TASK TO CARRY OUT
What is needed is a faithful copy of all the entries, with no pictures in it.
[[ RECORD EXTRACTS open ]]
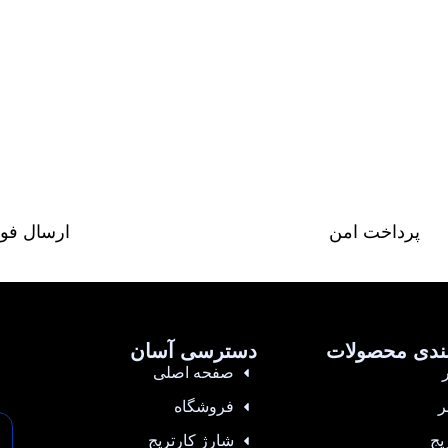
پرداخت امن
ارسال فو
ندی محصولات
دسترسی آسان
صفحه اصلی
ر
فروشگاه
یج
شارژ کارتریج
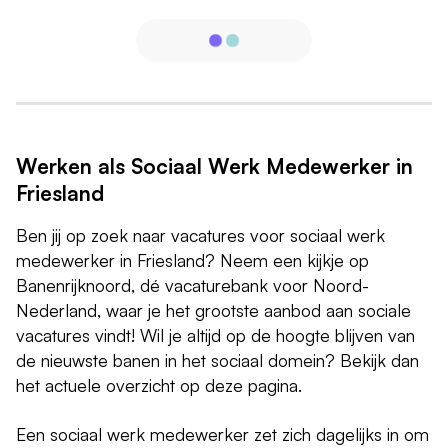
Werken als Sociaal Werk Medewerker in
Friesland
Ben jij op zoek naar vacatures voor sociaal werk
medewerker in Friesland? Neem een kijkje op
Banenrijknoord, dé vacaturebank voor Noord-
Nederland, waar je het grootste aanbod aan sociale
vacatures vindt! Wil je altijd op de hoogte blijven van
de nieuwste banen in het sociaal domein? Bekijk dan
het actuele overzicht op deze pagina.
Een sociaal werk medewerker zet zich dagelijks in om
[[ RECORD EXTRACTS closed ]]
ANSWER FOR THE TASK
پرداخت امن
ارسال فو
ندی محصولات
دسترسی آسان
صفحه اصلی
ر
فروشگاه
یج
شارژ کارتریج
Werken als Sociaal Werk Medewerker in
Friesland
Ben jij op zoek naar vacatures voor sociaal werk
medewerker in Friesland? Neem een kijkje op
Banenrijknoord, dé vacaturebank voor Noord-
Nederland, waar je het grootste aanbod aan sociale
vacatures vindt! Wil je altijd op de hoogte blijven van
de nieuwste banen in het sociaal domein? Bekijk dan
het actuele overzicht op deze pagina.
Een sociaal werk medewerker zet zich dagelijks in om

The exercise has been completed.